Work to be completed :: In the magazine article on Wisconsin redistricting, the 2012 legislative results are called paradoxical. Explain why in one to three sentences.

Excerpted passage ::
####

Milwaukee Magazine

POLITICS

- BY ERIK GUNN

The long-lasting effects of redistrict­ing.

The deep Wisconsin roots of the redistrict­ing battle that could redraw political maps across the country

THE LEGAL CHALLENGE that could overturn legislativ­e maps drawn by Wisconsin Republican­s in 2011 – set to be argued this month before the U.S. Supreme Court – got its start some four years ago in an unlikely place: the genteel confines of the now-shuttered Watts Tea Shop in Downtown Milwaukee. The late George Watts was a longtime conservati­ve Republican stalwart, but the tea room was a favorite haunt for veteran state Rep. Fred Kessler, a Milwaukee Democrat long known as a canny student of local electoral maps and trends.

And it was to the tea shop Kessler invited a group of Democratic lawyers in the summer of 2013 to dissect what had happened the previous November. Wisconsin voters in 2012

had sent liberal Democrat Tammy Baldwin to the Senate and helped re-elect President Barack Obama to his second term. Yet, paradoxica­lly, they’d also favored Republican­s heavily for the state Legislatur­e, turning the already reddish body a deep crimson.

####

Raw data ::
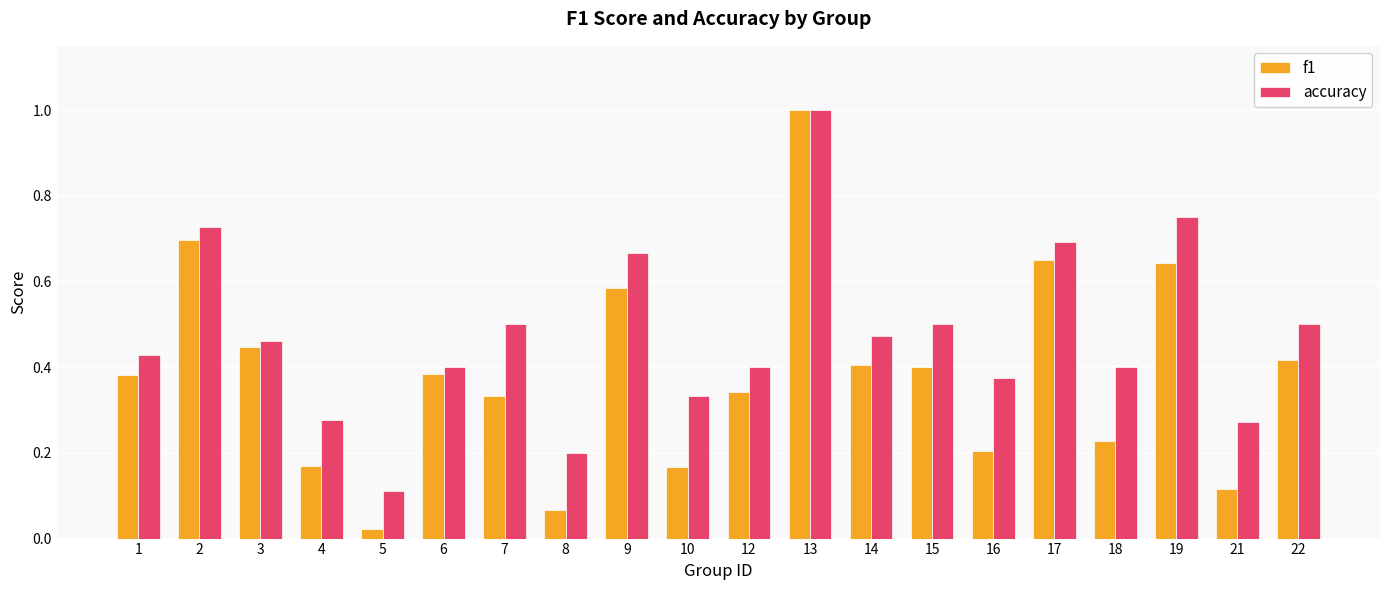

What is the sum of the f1 values at 1 and 13?

1.4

####

Answer box :: In 2012, Wisconsin voters sent liberal Democrat Tammy Baldwin to the Senate and helped re-elect President Barack Obama. Yet they also heavily favored Republicans for the state Legislature, turning the already reddish body a deep crimson.